Despite the popularity of tattoos, a St. Andrews University study strongly suggests that there remains an overall negative attitude towards them among recruiters, except in a few select industries.
According to Pannone, the number of tattoo studios has increased by 112% since 2009. Previously, the customers of these studios had been primarily male – now, though, tattoos are becoming more and more popular amongst women as well.
But many of the people getting inked may not fully appreciate the long-term effects that tattoos may have – not just on their appearance, but also on their prospects as job candidates.
A study, 'Visible tatoos in the service sector,' by Dr. Andrew Timming of the University of St. Andrews’ School of Management, reflected an overall negative attitude towards tattoos on the part of employers. The intensity of this attitude depended on what tattoos the candidate has, where they’re located on the body, the company or industry that the open position is in, and how close that position is to the company’s customers.
The negative attitude did not extend to tattoos that could be easily concealed by clothing – Sagepub Press writes that three of the hiring managers Dr. Timming interviewed had concealed tattoos themselves.
Screening in the Service Industry
Visible tattoos are of particular concern in the service industry, where employees work closely with customers. The study found that visible tattoos can be a roadblock to employment in this sector. If the content of the tattoo is offensive, recruiters’ prejudice towards the candidate is even higher.

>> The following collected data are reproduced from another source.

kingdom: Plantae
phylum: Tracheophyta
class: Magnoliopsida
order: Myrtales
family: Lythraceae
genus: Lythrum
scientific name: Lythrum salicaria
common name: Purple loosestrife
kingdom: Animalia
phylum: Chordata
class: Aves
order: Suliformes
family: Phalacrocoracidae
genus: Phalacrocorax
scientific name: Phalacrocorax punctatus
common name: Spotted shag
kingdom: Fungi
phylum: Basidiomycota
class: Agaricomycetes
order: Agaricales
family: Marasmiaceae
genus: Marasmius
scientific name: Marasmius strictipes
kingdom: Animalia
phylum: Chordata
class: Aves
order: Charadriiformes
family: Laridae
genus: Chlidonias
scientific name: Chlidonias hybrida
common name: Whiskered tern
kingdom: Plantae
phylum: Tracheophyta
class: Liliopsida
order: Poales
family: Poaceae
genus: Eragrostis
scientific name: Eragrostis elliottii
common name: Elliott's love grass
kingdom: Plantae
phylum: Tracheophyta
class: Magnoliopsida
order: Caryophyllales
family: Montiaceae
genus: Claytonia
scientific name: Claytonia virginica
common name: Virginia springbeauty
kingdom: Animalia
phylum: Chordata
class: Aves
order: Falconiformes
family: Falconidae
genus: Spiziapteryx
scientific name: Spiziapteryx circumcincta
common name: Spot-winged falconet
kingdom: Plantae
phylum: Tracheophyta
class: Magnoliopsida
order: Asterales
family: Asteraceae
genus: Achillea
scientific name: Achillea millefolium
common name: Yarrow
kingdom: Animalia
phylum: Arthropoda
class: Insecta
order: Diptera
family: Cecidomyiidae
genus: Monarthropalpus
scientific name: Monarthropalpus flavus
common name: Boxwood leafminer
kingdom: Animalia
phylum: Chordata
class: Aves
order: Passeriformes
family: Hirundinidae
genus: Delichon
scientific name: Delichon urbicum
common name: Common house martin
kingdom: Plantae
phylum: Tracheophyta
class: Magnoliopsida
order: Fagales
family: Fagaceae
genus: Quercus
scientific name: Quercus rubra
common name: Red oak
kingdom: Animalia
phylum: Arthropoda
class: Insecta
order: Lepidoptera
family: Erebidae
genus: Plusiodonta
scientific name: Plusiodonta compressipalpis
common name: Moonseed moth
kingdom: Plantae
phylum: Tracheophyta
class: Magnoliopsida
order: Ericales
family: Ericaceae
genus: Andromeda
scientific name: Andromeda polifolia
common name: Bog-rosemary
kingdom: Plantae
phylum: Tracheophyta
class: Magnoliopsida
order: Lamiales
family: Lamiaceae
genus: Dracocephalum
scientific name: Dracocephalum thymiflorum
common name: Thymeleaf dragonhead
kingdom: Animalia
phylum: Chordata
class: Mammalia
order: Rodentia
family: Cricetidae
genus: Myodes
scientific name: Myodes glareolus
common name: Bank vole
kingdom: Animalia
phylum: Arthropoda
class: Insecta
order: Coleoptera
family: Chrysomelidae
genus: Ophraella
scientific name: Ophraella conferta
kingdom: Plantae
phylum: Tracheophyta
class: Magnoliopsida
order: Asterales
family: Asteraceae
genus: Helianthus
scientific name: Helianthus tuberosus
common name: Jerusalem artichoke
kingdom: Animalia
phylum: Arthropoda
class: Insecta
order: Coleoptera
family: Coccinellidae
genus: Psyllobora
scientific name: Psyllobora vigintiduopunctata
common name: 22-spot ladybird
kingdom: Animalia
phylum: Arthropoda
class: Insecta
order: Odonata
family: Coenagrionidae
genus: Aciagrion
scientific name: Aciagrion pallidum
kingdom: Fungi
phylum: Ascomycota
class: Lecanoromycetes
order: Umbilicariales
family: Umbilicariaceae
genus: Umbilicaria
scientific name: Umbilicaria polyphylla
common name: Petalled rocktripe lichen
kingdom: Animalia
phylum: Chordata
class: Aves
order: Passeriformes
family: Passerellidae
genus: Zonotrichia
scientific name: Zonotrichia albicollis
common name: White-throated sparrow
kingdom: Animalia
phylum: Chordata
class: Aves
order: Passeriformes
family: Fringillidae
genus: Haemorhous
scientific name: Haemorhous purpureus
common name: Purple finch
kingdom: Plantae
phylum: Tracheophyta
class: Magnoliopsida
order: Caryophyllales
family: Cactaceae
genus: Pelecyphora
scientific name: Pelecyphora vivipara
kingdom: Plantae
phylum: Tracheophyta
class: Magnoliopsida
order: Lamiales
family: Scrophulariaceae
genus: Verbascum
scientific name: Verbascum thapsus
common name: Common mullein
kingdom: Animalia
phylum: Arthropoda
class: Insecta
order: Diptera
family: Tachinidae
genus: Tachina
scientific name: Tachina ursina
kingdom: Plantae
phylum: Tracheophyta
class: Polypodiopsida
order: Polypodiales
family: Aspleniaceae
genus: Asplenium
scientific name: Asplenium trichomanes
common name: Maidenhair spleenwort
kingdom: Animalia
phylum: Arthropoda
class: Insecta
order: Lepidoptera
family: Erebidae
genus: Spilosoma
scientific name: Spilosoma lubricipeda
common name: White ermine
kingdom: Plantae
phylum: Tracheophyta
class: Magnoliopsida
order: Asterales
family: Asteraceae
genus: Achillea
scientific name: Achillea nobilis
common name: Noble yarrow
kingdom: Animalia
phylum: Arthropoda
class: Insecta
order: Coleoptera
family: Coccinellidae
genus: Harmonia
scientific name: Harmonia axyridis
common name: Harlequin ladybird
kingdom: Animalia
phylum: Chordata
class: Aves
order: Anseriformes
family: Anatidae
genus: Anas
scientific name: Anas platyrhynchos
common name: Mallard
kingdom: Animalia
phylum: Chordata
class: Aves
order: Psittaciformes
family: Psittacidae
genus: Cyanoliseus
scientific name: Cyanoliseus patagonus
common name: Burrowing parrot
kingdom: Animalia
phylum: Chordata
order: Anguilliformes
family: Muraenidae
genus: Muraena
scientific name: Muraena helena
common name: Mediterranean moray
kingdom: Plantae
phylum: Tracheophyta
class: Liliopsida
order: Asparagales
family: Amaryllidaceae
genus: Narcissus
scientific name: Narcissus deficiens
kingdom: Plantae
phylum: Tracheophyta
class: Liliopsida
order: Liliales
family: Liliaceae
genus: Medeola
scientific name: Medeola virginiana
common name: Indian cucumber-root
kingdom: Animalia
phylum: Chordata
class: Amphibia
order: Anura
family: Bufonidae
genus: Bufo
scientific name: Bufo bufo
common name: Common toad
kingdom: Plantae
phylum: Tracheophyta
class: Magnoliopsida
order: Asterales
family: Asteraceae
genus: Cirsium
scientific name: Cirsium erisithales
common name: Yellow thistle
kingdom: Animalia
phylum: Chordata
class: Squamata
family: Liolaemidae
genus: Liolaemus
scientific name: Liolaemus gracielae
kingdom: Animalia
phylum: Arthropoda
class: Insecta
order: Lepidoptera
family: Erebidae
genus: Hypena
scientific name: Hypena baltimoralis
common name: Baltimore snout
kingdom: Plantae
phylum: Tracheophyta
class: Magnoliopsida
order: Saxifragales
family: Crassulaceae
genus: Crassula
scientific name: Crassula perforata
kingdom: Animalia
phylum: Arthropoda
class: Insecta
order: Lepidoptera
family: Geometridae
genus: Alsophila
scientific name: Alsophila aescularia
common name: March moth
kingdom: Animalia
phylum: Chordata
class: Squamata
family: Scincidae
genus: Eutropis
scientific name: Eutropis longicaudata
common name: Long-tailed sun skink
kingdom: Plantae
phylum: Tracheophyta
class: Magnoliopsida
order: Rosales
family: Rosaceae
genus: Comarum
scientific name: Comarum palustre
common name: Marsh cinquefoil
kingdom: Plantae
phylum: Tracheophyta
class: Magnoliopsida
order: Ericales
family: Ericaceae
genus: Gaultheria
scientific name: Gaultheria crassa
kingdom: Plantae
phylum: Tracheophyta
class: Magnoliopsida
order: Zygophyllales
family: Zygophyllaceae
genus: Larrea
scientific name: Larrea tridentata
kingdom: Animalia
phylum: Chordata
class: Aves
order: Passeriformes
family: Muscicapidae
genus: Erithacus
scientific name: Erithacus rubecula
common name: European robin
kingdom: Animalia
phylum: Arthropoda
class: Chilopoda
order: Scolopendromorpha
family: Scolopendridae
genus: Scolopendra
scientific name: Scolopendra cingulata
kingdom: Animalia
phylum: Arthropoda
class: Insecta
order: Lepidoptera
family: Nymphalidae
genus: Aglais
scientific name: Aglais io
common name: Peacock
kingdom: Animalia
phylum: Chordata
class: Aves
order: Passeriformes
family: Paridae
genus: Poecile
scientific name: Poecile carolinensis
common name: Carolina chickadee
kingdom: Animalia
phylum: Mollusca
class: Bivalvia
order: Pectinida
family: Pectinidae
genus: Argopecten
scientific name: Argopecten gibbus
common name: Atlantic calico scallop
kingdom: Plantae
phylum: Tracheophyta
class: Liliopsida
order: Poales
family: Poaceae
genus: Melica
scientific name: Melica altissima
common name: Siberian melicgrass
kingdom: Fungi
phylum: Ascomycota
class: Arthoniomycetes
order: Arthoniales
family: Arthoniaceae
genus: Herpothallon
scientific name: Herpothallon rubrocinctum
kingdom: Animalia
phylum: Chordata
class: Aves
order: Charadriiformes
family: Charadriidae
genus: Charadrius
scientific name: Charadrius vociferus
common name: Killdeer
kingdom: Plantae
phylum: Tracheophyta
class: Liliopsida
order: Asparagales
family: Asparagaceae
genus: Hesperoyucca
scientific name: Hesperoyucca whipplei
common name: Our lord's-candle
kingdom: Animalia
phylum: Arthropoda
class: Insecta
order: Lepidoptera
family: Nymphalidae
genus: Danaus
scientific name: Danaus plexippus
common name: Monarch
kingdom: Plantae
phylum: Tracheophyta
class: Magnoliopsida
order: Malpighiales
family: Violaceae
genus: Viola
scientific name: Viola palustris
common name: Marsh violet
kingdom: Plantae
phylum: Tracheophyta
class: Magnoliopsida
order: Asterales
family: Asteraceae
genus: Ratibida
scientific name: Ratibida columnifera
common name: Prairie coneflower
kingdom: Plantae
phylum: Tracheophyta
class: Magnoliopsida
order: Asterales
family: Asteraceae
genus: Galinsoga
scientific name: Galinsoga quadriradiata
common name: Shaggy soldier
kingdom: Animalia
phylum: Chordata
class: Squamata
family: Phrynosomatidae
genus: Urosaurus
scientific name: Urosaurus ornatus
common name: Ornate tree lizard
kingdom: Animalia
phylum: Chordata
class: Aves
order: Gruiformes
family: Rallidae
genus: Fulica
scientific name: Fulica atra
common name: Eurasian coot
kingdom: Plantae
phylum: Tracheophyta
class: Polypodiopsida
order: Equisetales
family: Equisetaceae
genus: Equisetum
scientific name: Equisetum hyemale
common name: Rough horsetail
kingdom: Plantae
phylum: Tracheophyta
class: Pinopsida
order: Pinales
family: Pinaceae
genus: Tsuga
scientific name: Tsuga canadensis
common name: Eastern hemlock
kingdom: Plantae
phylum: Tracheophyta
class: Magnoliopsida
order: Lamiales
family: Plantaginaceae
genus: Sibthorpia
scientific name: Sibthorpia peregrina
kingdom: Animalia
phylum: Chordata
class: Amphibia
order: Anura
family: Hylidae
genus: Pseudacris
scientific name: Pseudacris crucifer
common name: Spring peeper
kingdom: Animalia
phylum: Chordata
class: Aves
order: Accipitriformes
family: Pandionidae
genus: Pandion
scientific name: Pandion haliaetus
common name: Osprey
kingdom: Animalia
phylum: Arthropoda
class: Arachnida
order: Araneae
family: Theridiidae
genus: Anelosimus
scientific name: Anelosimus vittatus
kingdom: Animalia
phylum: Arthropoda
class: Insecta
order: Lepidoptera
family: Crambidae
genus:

The Telegraph, reporting on Dr. Timming’s interviews for his study, quotes one male interviewer telling the researcher, “Tattoos are the first thing [fellow recruiters] talk about when the person has gone out of the door.”
According to Timming’s research, tattoos could be a deciding factor in whether or not the candidate’s qualifications are even discussed at length.
Recruiters claim that their concerns with tattoos have less to do with any personal opinions they may have about tattoos, which may not matter in their task, than with how they think customers will perceive employees with visible tattoos. The less customer interaction in the desired role, the less prejudiced recruiters were towards the candidate.
Respondents to Dr. Timming’s interviews went as far as to say that tattooed workers may be perceived by customers as “abhorrent,” “repugnant,” “unsavoury,” or “untidy,” biased by stereotypes associated with body art.
When Visible Tattoos are an Advantage
Dr. Timming’s report did conclude that some types of tattoos could convey a positive image, such as regimental insignia for military veterans, which could be seen as a “badge of honour.” Moreover, tattoos can be an advantage in certain industries, depending on the target audience. For example, HR managers at prisons note that tattoos on guards can be good conversation starters, which are necessary to establish connections with prisoners.
Tattoos can also be an advantage in certain retail organisations and shops, depending on their target demographic. For some organisations, only certain types of tattoos lower job prospects, such as those related to gang-culture.
The subject of tattoos can also heavily influence hiring decisions. Dr. Timming told a conference that tattoo acceptance was highest for innocuous symbols like flowers or butterflies, while tattoos likely to be viewed as distasteful had to do with death, sex, drugs, and racist symbols.
The Future of Tattoos and Candidate Screening
While tattoos are a risky venture in the current job market, Dr. Timming also told Sagepub that “there was a broad consensus among the respondents that although visible tattoos still hold a degree of taboo, in the not-so-distant future they will inevitably gain greater acceptance in the wider society.”
A future study of the same phenomenon could yield very different results, but until tattoos are more accepted in society and among HR managers, there are many important factors to consider before getting inked, including concealment and content.